- Texto:
Werther Santana/ Estadão
Werther Santana/ Estadão

Com samba que cita manifestações, Tucuruvi canta pela liberdade

Quarta escola a entrar no Anhembi, Acadêmicos do Tucuruvi levou para a avenida samba-enredo com referências a canções de Geraldo Vandré, Chico Buarque e Caetano Veloso

Juliana Diógenes, O Estado de S.Paulo

02 de março de 2019 | 03h14

SÃO PAULO - Entrou no sambódromo do Anhembi, em São Paulo, pouco antes das 3 horas deste sábado, 2, a Acadêmicos do Tucuruvi, a quarta escola de samba deste 1° dia de desfiles do grupo especial do carnaval 2019. Com o enredo "Liberdade... O canto retumbante de um povo heroico", este ano a Tucuruvi leva para a avenida 2,8 mil integrantes, vinte e duas alas e cinco alegorias.

A avenida ficou pontilhada das principais cores da escola: azul, branco, vermelho e amarelo. O primeiro carro alegórico é um navio com um esqueleto na proa, utilizado para mostrar a relação do colonizador com o índio colonizado nas origens do Brasil.

- Instruções:
(a) Segundo a reportagem sobre o desfile da Tucuruvi, quantos integrantes a escola levou para a avenida?
(b) Extraia da reportagem sobre o desfile da Tucuruvi o trecho que vai de "Juliana Diógenes, O" até "origens do Brasil.".
(c) Escreva a continuação da reportagem sobre o desfile da Acadêmicos do Tucuruvi a partir do ponto em que ela termina.

(Dados coletados)
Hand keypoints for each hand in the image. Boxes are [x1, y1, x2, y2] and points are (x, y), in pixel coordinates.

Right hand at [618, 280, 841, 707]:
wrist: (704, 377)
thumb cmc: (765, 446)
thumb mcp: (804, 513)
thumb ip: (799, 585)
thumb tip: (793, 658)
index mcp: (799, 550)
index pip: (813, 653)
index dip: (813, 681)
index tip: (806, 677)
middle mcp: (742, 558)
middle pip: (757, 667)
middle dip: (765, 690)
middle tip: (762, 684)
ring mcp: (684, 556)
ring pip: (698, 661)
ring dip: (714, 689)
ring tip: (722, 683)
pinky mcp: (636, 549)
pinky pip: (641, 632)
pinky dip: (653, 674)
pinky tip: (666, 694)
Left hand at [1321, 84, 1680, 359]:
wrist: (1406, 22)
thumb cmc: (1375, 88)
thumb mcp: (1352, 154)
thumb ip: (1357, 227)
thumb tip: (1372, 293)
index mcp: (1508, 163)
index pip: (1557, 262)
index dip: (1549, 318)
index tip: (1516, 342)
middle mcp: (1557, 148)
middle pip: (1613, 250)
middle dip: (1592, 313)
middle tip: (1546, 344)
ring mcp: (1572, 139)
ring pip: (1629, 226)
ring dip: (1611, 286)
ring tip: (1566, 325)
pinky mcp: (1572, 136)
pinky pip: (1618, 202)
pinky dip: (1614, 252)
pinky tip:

- Respostas do exercício:
(a) A escola levou 2,8 mil integrantes.

(b)
Juliana Diógenes, O Estado de S.Paulo

02 de março de 2019 | 03h14

SÃO PAULO - Entrou no sambódromo do Anhembi, em São Paulo, pouco antes das 3 horas deste sábado, 2, a Acadêmicos do Tucuruvi, a quarta escola de samba deste 1° dia de desfiles do grupo especial do carnaval 2019. Com o enredo "Liberdade... O canto retumbante de um povo heroico", este ano a Tucuruvi leva para a avenida 2,8 mil integrantes, vinte e duas alas e cinco alegorias.

A avenida ficou pontilhada das principais cores da escola: azul, branco, vermelho e amarelo. O primeiro carro alegórico é um navio com um esqueleto na proa, utilizado para mostrar a relação do colonizador com o índio colonizado nas origens do Brasil.

(c)
Na letra da escola, são feitas referências a canções de Geraldo Vandré ("Quem sabe faz a hora, não espera acontecer..."), Chico Buarque ("Apesar de você...") e Caetano Veloso ("Caminhar contra o vento, eu vou"...).

A composição fala de liberdade e rompimento de barreiras, em tom político, mas com foco nos movimentos sociais e nas manifestações, como Parada Gay e greve dos professores.

Fechando o desfile, o último carro alegórico tem como temática o embate político-eleitoral entre #EleNão e #EleSim, que dominou as redes sociais entre apoiadores e opositores do presidente Jair Bolsonaro.